With a deep sense of paranoia haunting Last Night in Soho‘s main character, Ellie (Thomasin McKenzie), and the anonymous male attackers lurking around every corner, it’s easy to clock the parallels with the 1965 psychological thriller. And if the similarities were conscious, it’s understandable that Wright would bury the lede on the resemblance. After all, admiring Repulsion requires not only wrestling with the complexities of the film’s uncomfortable content but also a fair degree of real-world ickiness, thanks to the crimes of its director.

Last Night in Soho’s effectiveness as a pastiche of all these interlocked elements hinges on its ability to embrace the fundamentally nasty spirit of its source material. Gialli — and their spiritual predecessors — are icky pieces of work, chock-full of slaughtered innocents, brutal slashings, and a queasy invitation to enjoy the candy-red carnage.

And Wright may be a lot of things, but he is not nasty. Not in the way giallo and its predecessors are nasty. And certainly not in the way that Polanski is nasty.

(Rows from a data collection)
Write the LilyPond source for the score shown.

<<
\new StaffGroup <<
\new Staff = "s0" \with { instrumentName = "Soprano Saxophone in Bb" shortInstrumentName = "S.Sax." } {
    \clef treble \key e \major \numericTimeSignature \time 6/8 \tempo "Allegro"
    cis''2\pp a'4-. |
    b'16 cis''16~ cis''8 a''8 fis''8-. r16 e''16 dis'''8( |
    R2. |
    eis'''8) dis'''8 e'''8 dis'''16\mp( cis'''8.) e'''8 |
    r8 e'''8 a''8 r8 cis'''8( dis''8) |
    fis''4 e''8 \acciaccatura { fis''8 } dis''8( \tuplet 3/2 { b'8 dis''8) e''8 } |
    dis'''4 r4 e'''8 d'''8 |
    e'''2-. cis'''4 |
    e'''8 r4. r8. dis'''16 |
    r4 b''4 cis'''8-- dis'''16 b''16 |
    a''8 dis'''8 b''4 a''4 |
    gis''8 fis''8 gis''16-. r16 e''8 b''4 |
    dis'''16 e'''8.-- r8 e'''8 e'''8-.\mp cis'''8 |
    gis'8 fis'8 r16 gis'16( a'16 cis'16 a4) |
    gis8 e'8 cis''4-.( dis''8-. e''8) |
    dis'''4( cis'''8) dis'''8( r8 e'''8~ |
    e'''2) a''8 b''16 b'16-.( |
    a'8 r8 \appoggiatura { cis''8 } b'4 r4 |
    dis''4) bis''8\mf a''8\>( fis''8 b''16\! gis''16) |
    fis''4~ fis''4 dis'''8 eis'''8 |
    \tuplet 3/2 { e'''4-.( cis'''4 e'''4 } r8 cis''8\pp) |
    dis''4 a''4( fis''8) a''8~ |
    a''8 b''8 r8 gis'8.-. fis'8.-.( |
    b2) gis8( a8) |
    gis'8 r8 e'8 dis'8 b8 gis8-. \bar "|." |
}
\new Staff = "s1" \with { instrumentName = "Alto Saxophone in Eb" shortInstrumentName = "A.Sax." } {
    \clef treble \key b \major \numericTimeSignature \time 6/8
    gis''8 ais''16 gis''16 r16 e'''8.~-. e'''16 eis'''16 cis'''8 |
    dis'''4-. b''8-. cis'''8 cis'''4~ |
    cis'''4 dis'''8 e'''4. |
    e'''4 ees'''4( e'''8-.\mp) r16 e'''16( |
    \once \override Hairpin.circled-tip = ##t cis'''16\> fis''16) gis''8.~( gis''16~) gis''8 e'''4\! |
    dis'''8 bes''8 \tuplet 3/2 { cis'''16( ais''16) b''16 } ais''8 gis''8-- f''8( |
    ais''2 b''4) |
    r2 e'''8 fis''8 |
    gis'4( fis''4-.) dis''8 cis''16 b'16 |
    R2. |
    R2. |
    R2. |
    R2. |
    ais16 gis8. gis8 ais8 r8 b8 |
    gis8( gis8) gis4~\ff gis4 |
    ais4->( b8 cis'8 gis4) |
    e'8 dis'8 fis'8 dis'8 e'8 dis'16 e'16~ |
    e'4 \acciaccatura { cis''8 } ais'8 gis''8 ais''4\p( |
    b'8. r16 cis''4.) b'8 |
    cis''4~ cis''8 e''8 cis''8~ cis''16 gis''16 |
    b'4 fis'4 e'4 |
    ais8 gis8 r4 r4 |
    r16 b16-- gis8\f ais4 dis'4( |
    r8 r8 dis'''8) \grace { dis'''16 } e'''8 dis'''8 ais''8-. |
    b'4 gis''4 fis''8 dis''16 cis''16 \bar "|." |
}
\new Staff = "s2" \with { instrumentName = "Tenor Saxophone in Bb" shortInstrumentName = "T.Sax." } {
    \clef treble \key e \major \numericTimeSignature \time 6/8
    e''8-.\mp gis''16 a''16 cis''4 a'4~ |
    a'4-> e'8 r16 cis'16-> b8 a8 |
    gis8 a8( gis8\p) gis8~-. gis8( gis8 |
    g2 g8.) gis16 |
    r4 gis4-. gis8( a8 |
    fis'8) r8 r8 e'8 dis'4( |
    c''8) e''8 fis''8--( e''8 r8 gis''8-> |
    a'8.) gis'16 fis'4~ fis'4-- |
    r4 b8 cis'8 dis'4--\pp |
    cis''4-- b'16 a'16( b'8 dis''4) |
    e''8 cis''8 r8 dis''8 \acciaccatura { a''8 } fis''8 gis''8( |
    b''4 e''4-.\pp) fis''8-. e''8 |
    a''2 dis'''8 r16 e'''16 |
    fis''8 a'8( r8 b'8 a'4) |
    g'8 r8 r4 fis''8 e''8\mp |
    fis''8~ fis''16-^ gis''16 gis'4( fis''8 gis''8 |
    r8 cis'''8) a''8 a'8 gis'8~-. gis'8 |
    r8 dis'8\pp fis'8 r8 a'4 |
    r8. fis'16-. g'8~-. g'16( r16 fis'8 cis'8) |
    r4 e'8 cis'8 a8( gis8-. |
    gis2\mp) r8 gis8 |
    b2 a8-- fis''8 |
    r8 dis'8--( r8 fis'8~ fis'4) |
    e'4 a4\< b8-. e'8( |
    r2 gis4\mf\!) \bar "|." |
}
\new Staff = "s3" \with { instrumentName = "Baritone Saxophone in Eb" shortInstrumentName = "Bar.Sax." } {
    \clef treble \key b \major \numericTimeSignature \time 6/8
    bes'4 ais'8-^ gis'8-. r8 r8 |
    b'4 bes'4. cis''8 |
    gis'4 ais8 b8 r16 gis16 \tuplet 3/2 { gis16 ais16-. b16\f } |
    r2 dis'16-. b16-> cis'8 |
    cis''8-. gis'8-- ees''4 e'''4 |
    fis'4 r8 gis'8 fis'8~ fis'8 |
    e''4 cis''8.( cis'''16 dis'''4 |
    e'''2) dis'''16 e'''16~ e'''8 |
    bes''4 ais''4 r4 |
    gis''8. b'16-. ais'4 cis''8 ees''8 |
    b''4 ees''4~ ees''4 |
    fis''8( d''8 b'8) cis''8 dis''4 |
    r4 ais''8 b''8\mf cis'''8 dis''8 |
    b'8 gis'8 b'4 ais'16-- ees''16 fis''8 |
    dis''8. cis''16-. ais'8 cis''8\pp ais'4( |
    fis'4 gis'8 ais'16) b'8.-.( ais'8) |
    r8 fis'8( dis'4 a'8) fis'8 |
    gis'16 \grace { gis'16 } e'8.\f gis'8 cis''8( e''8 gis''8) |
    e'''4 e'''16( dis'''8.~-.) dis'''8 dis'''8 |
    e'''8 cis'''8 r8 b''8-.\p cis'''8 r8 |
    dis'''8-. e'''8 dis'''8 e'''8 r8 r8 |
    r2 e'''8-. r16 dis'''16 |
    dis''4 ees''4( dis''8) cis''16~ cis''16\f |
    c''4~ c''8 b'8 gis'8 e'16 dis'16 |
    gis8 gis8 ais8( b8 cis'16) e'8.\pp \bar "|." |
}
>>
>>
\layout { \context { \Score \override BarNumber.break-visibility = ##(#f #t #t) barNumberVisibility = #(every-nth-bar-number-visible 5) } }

### What this task involves
Using the passage on Last Night in Soho, answer yes or no to each statement and quote the passage's exact words that decide it: (a) The main character of Last Night in Soho is called Ellie. (b) The passage compares the film to a psychological thriller from 1965. (c) The passage calls Wright nasty in the same way giallo is nasty. These rows have nothing to do with the passage on Last Night in Soho.

### Written solution
(a) Yes: "Last Night in Soho‘s main character, Ellie (Thomasin McKenzie)"
(b) Yes: "it’s easy to clock the parallels with the 1965 psychological thriller"
(c) No: "he is not nasty. Not in the way giallo and its predecessors are nasty."